Selected passage:

Development Blog on software and related things

Parallel batch media processing with FFmpeg and Python

A short summary:

  • A Python script for batch processing of media files

  • runs multiple FFmpeg jobs

  • takes a source directory, supports subfolders recursion

  • multi-pass processing, e.g. 3 times for each media file in a source dir

  • uses Python multiprocessing to leverage available CPU cores

  • shows continuous progress / percentage of media files processed

It started with a question. If a rainy November weekend is not a good time to finally do some basic organization of old vacation videos, when would it be then?

Half an hour later I realized that while overall things look hopeful, there was a common problem. Quite a few of the videos had really annoying audio noise in the background. Fixing manually with something like Audacity is no big deal, but how should you go about lots of various media files hiding out in numerous nested directories?

Clearly some more powerful tools were needed, such as FFmpeg, an all-rounder covering variety of media formats or SoX, a tool specifically dedicated to sound processing.

Initially the process looked like:

  • Detach audio stream from media into a separate file (FFmpeg)

  • Process the audio to remove noise (SoX)

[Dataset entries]
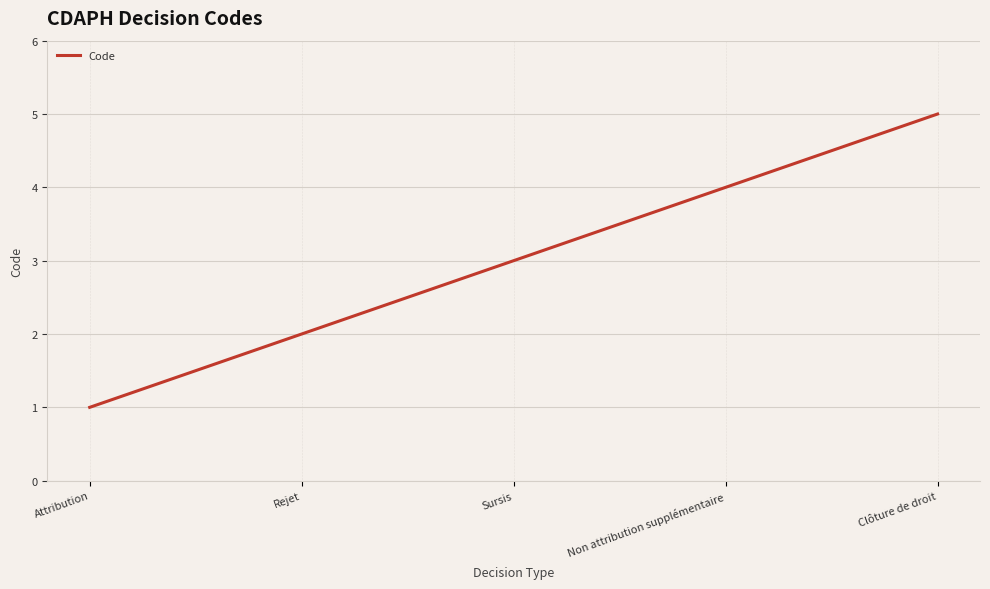

List the labels in order of value, smallest first.

Attribution, Rejet, Sursis, Non attribution supplémentaire, Clôture de droit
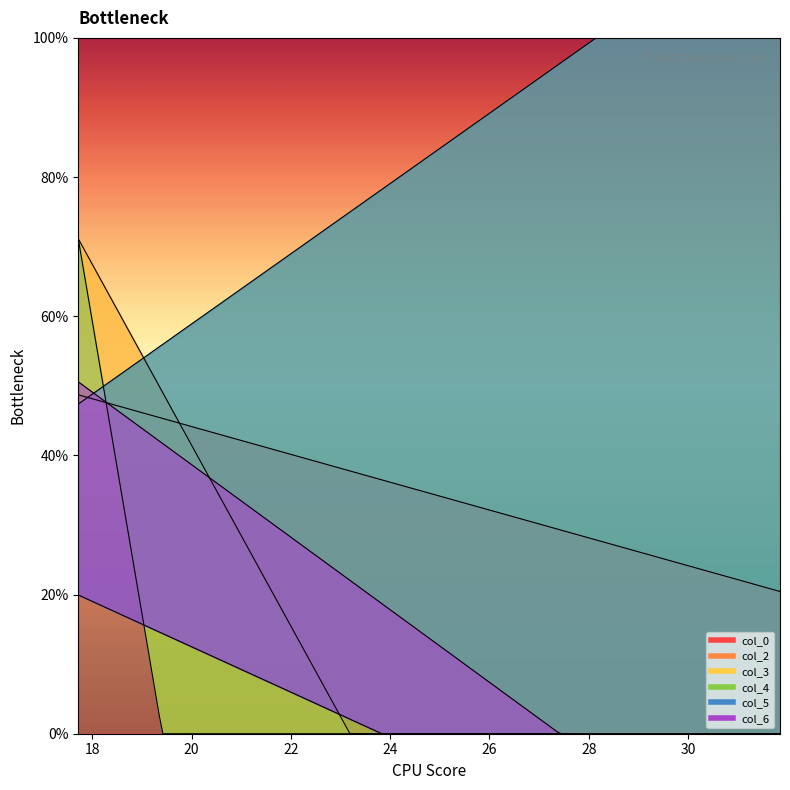

What value does the col_0 series have at 0?

48.7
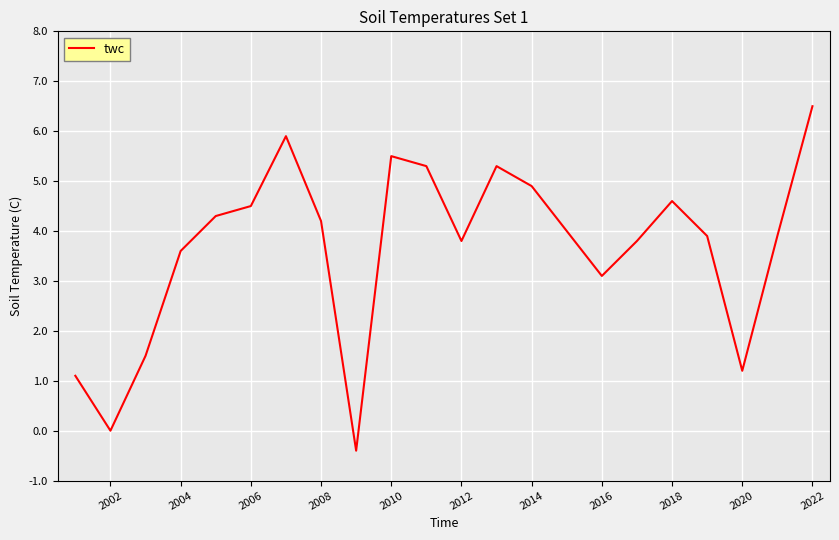

What is the smallest value displayed?

-0.4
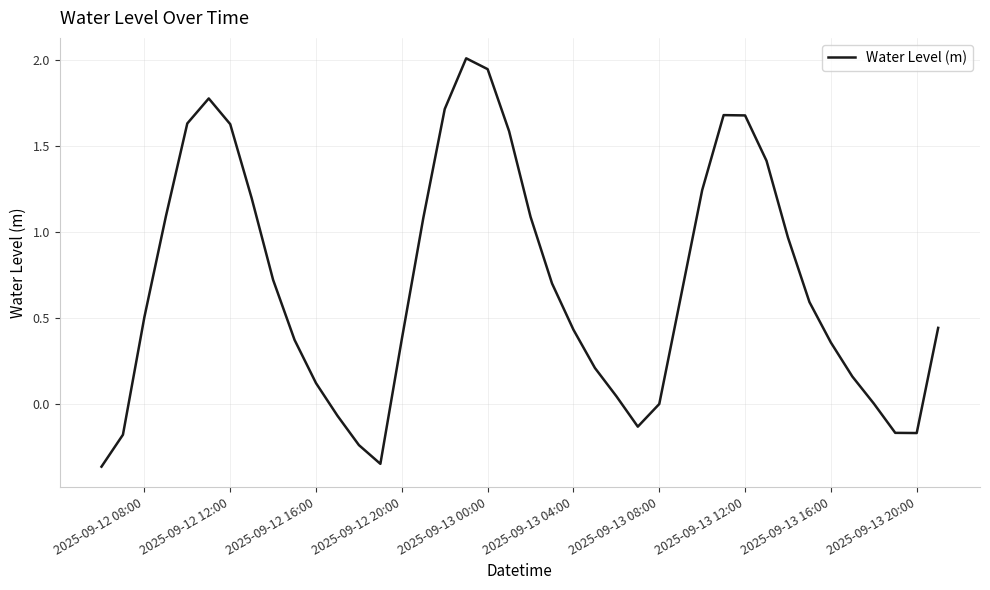

What is the greatest value displayed?

2.0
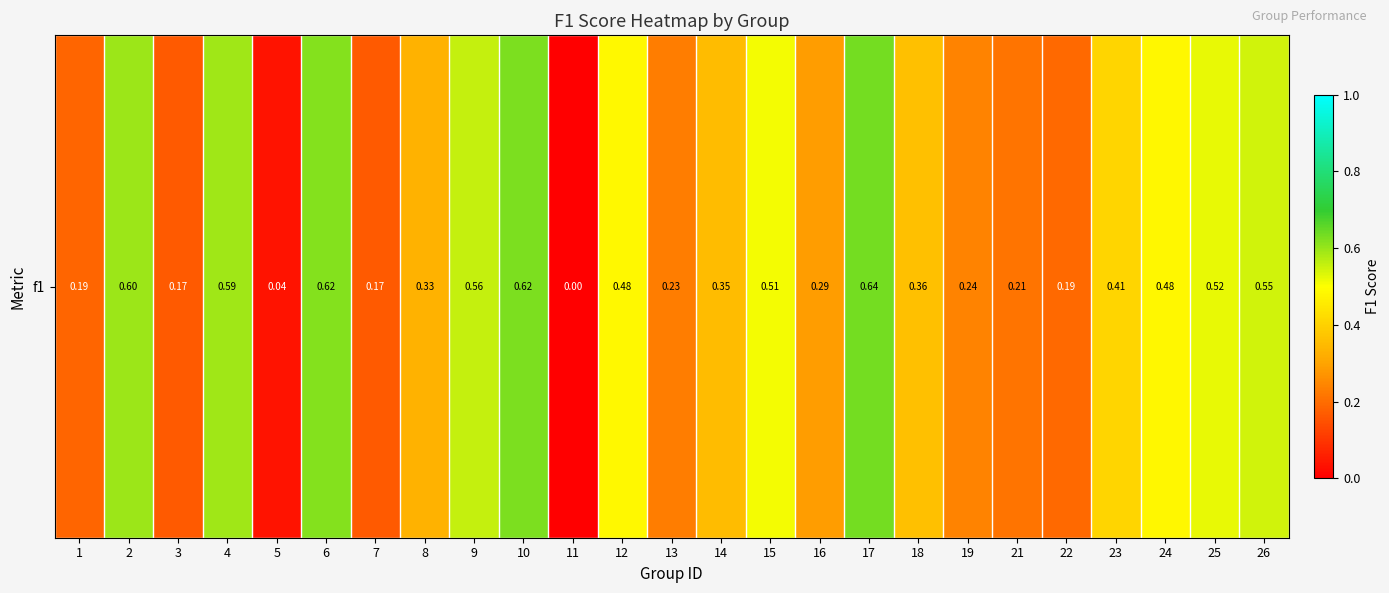

How many values are above zero?

24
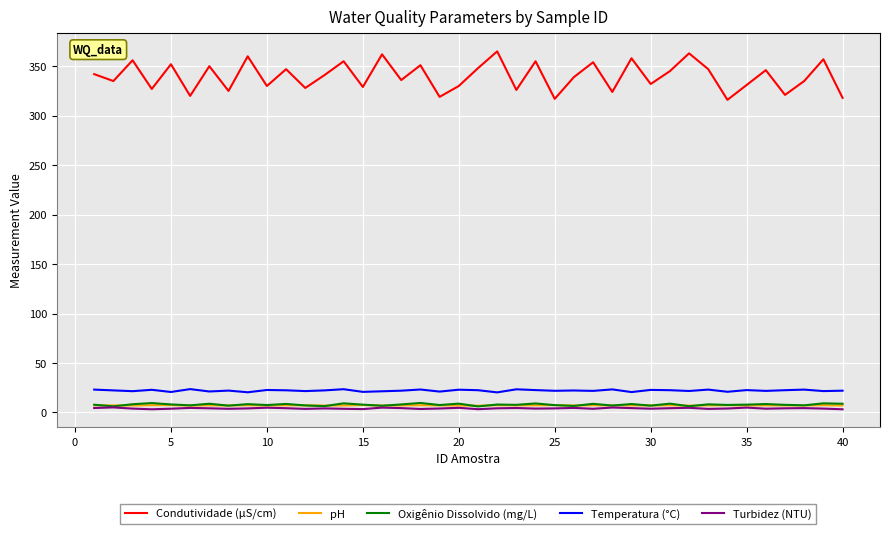

Which series has the largest range (max minus min)?

Condutividade (µS/cm)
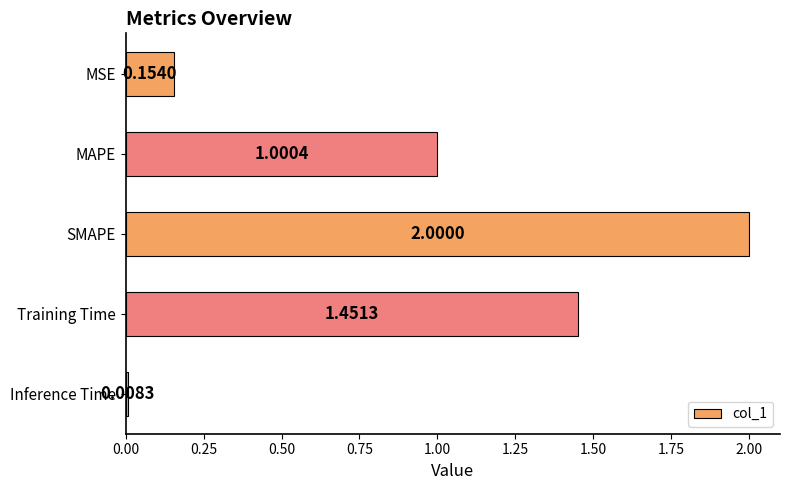

What is the average value?

0.9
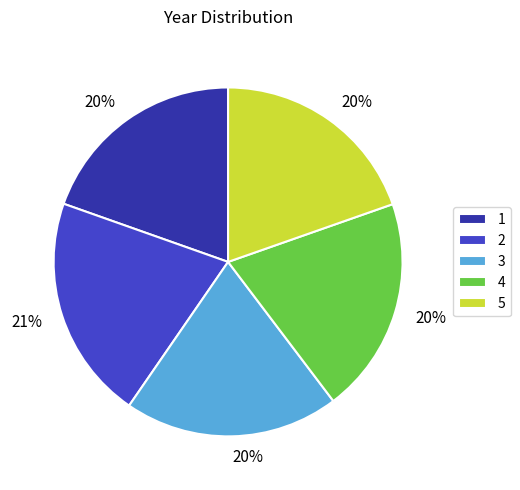

Is there a majority slice in this chart?

No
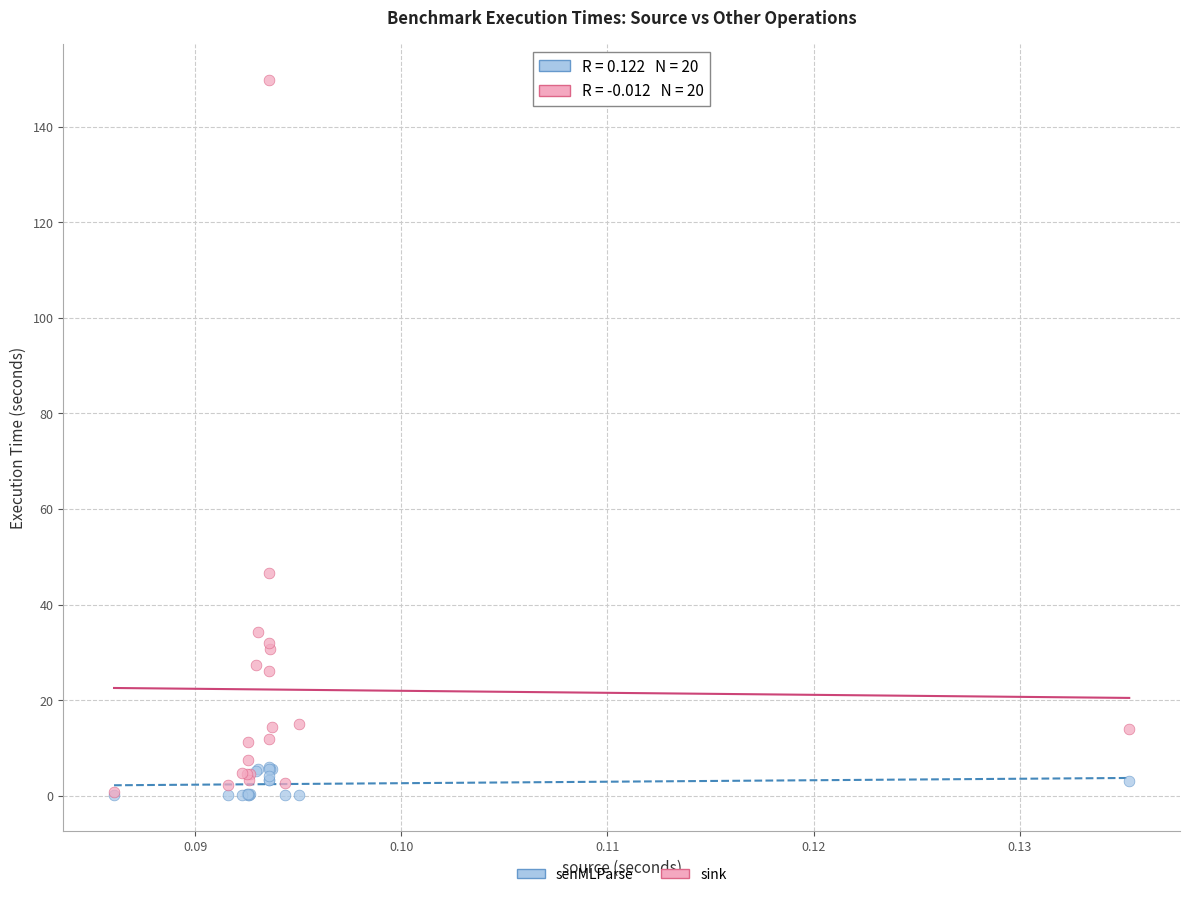

What are all the series names shown in the legend?

senMLParse, sink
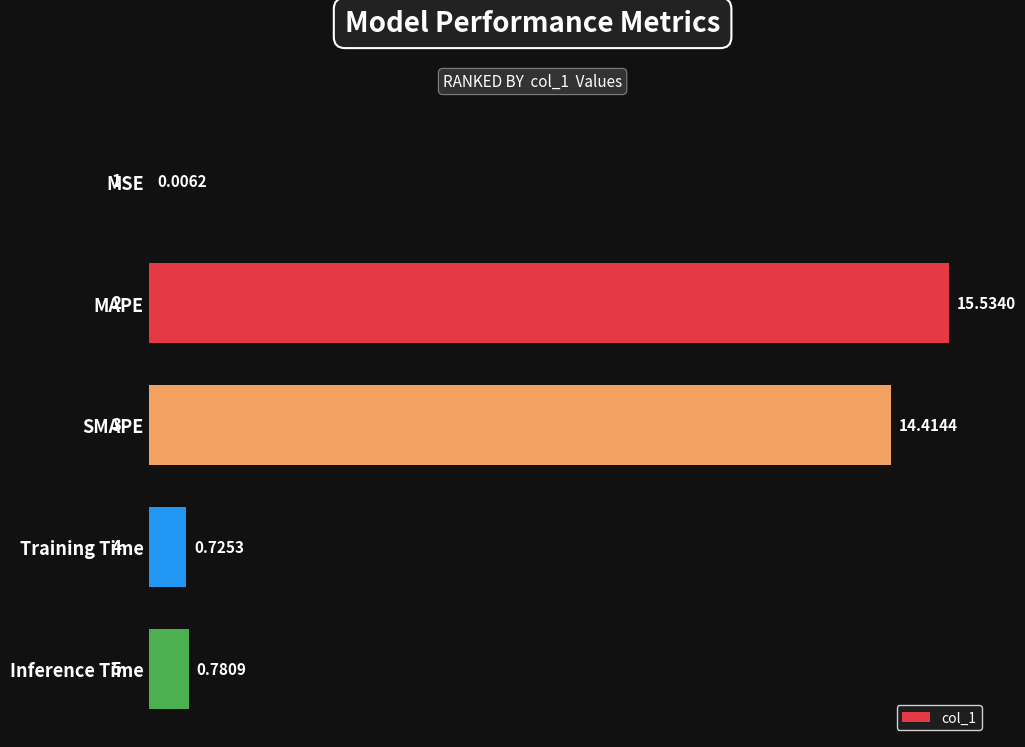

Where is the data nearest to the value 7?

Inference Time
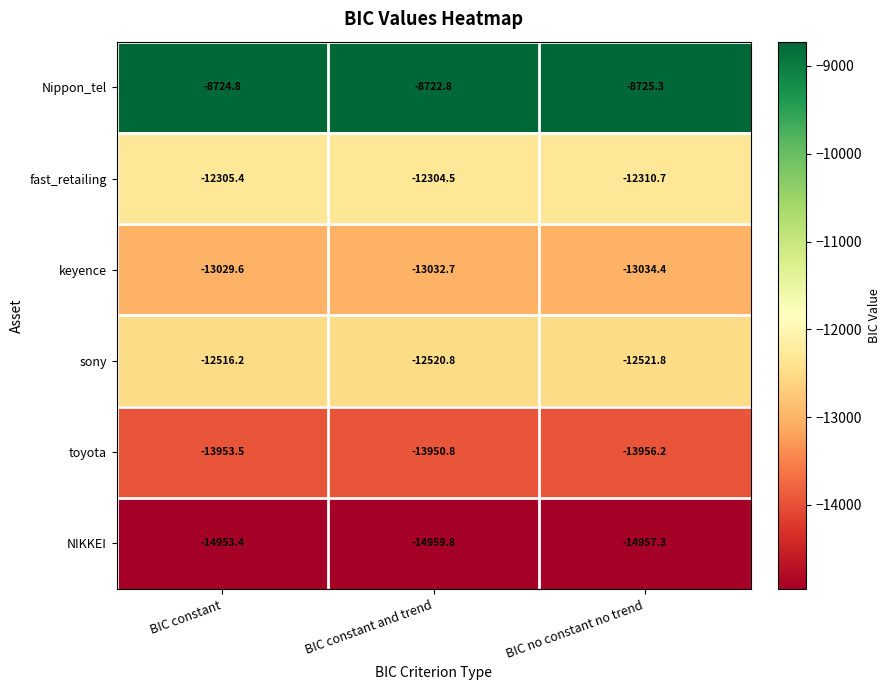

The keyence series shows -13032.7 at BIC constant and trend. True or false?

True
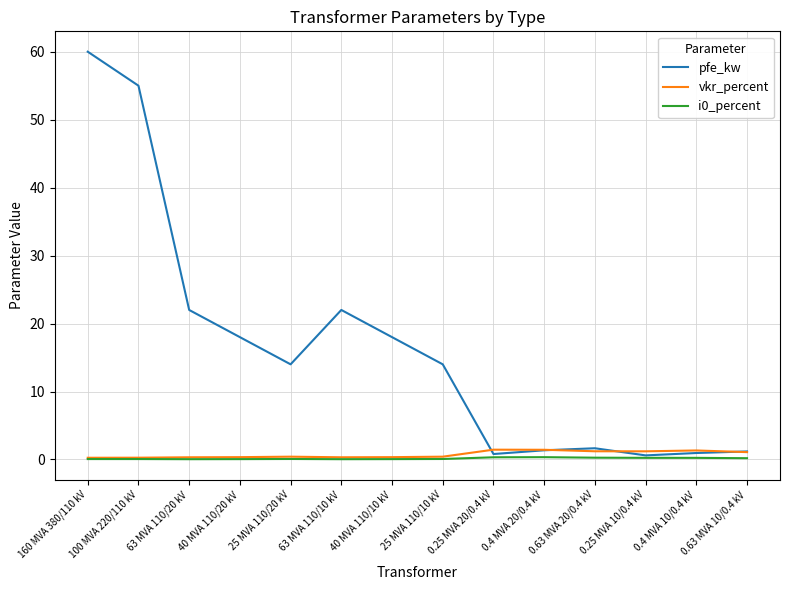

Between 100 MVA 220/110 kV and 40 MVA 110/20 kV, which series saw the biggest shift?

pfe_kw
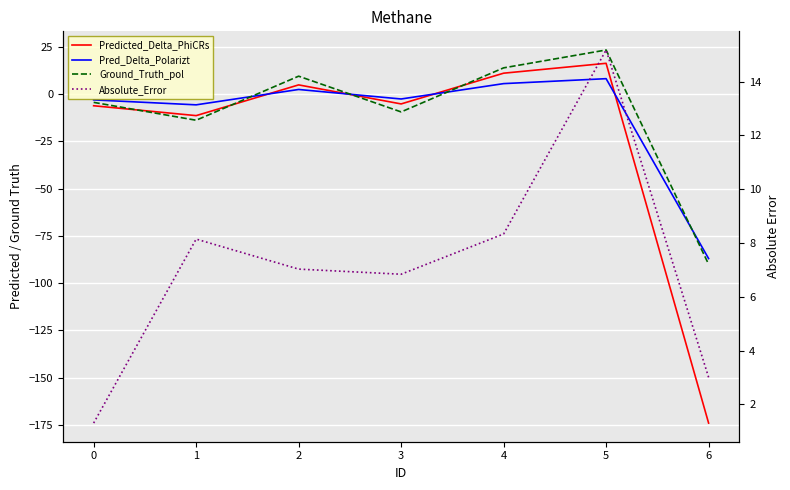

In Absolute_Error, how many points are lower than both neighbors (excluding endpoints)?

1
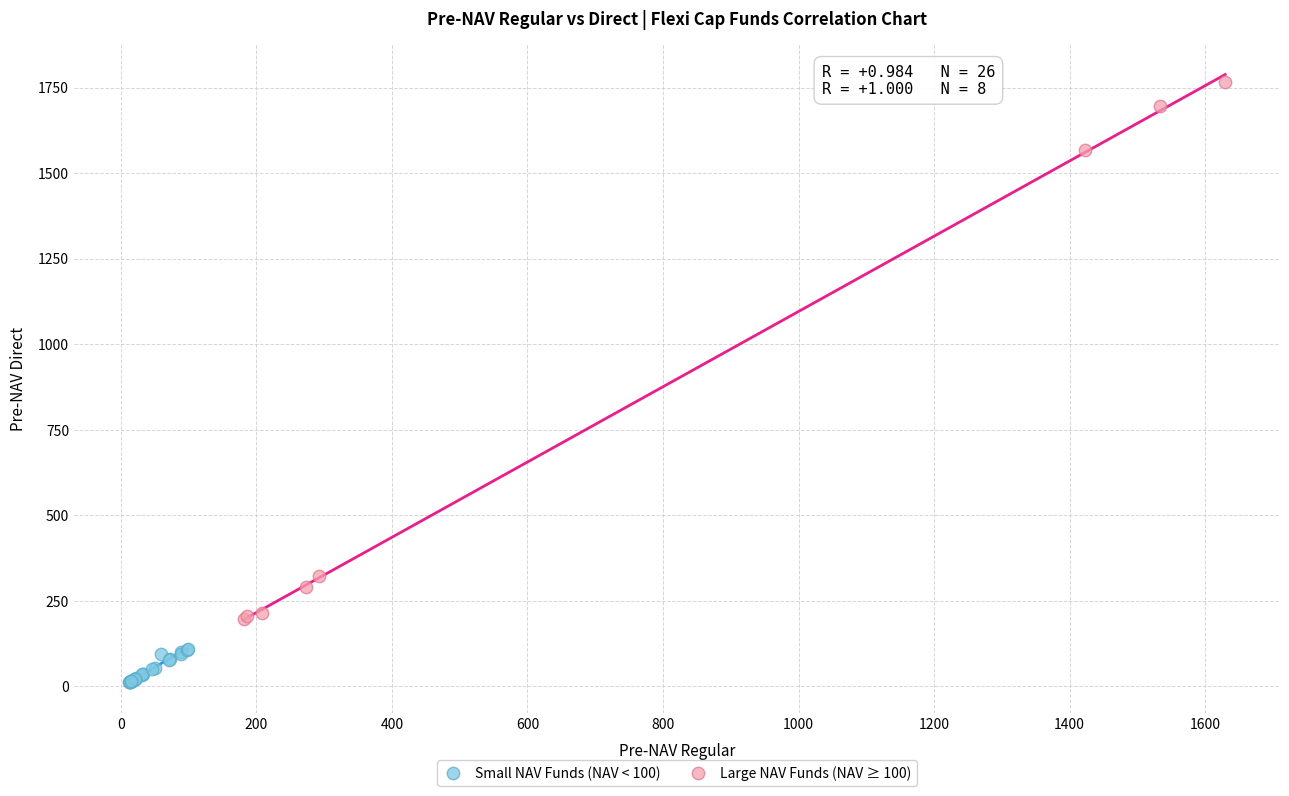

Which series has the largest Y range (max minus min)?

Large NAV Funds (NAV ≥ 100)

Exercise: Reproduce the blog post starting with "Half an hour" and going on through "to sound processing.", and switch "Audacity" to "a sound editor". The listing isn't needed for any of this.

Solution to this problem:
Half an hour later I realized that while overall things look hopeful, there was a common problem. Quite a few of the videos had really annoying audio noise in the background. Fixing manually with something like a sound editor is no big deal, but how should you go about lots of various media files hiding out in numerous nested directories?

Clearly some more powerful tools were needed, such as FFmpeg, an all-rounder covering variety of media formats or SoX, a tool specifically dedicated to sound processing.